Ron Rivera is the jackass who sits down at the Blackjack table, doubles down on 18 and hits a three. Then the dealer gets a 10 on a 10, screws the whole table except for … guess who … the jackass who hit on 18. I mean, seriously, how can you gamble that hardcore all year long and it pays off 12 times? Every time the Panthers won I felt more and more anger and it all boiled over with that “win” over New England in Week 11 last year …
#4 – Patriots-Panthers, Week 11 of 2013
There are two games in NFL history that stick out in my mind as total screwjobs: the Seahawks’ win over Green Bay (couldn’t have happened to a better team) two years ago where Seahawks quarterback Russell Wilson’s ball was intercepted and caught for a touchdown … at the same time, and the Patriots-Panthers game last year. I don’t really like either team, but what I hate more than the teams I hate is when my favorite game gets cheated. In case you forgot the scenario – Brady’s Pats were trailing 24-20 with time expiring and they were in the red zone ready to take the lead. Brady gunned a ball into the end zone looking for his tight end Rob Gronkowski, except Panthers linebacker Luke Kuechly had his arms wrapped around Gronks so he couldn’t get the pass. Incomplete pass.
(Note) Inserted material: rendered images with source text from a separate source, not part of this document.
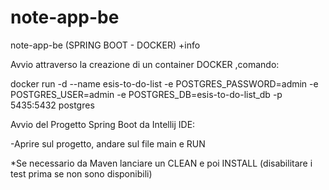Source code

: # note-app-be
note-app-be (SPRING BOOT - DOCKER)  +info 

Avvio attraverso la creazione di un container DOCKER ,comando:

docker run -d --name esis-to-do-list -e POSTGRES_PASSWORD=admin -e POSTGRES_USER=admin -e POSTGRES_DB=esis-to-do-list_db -p 5435:5432 postgres


Avvio del Progetto Spring Boot da Intellij IDE:

-Aprire sul progetto, andare sul file main e RUN

*Se necessario da Maven lanciare un CLEAN e poi INSTALL (disabilitare i test prima se non sono disponibili)
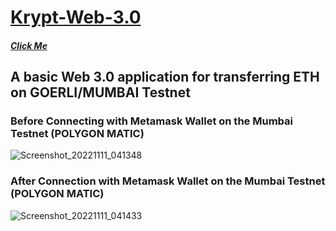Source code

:# [Krypt-Web-3.0](https://ak3626.byethost14.com/) 
##### [Click Me](https://ak3626.byethost14.com/)
## A basic Web 3.0 application for transferring ETH on GOERLI/MUMBAI Testnet
### Before Connecting with Metamask Wallet on the Mumbai Testnet (POLYGON MATIC)
![Screenshot_20221111_041348](https://user-images.githubusercontent.com/90903421/201221828-6965543e-2b7c-4557-8c04-ee5ab2b6407e.png)
### After Connection with Metamask Wallet on the Mumbai Testnet (POLYGON MATIC)
![Screenshot_20221111_041433](https://user-images.githubusercontent.com/90903421/201222131-2f581910-4c24-49d8-982c-9bc2cdb006d3.png)
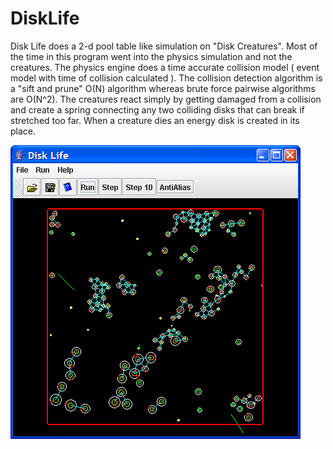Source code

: # DiskLife
Disk Life does a 2-d pool table like simulation on "Disk Creatures". Most of the time in this program went into the physics simulation and not the creatures. The physics engine does a time accurate collision model ( event model with time of collision calculated ). The collision detection algorithm is a "sift and prune" O(N) algorithm whereas brute force pairwise algorithms are O(N^2). The creatures react simply by getting damaged from a collision and create a spring connecting any two colliding disks that can break if stretched too far. When a creature dies an energy disk is created in its place.


![](disklife-screen.png)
No flag. Game over.
It’s pretty clear Gronks is being held. Yet the refs backtracked and dug deep into the rulebook citing some bogus “returning to the ball” rule. Carolina’s win streak endured and Tom Brady still got his team to the AFC Championship game with Casper the Friendly Ghost, and Ham from The Sandlot as his star receivers. Karma, Carolina. Karma.
#5 – You’re going to ruin Luke Kuechly just like you ruined Julius Peppers
By “ruin” I really mean “waste.” Peppers is going to go down as one of the best defensive ends of this era and he wasted eight years on a team that never lived up to their potential. Remember Carolina went to (and lost) the Super Bowl in 2003 (Peppers’ second year), lost in the NFC Championship the next year, then went 35-29 over the next four years with one playoff appearance before Peppers left for the Bears and went to the NFC Championship again his first year there. I fear the supremely talented Luke Kuechly will suffer the same future. An uber-talented defender who has Hall of Fame potential wasting away on a team destined to be 7-9, 8-8, or 10-6 every year and will struggle to make the playoffs the rest of his career.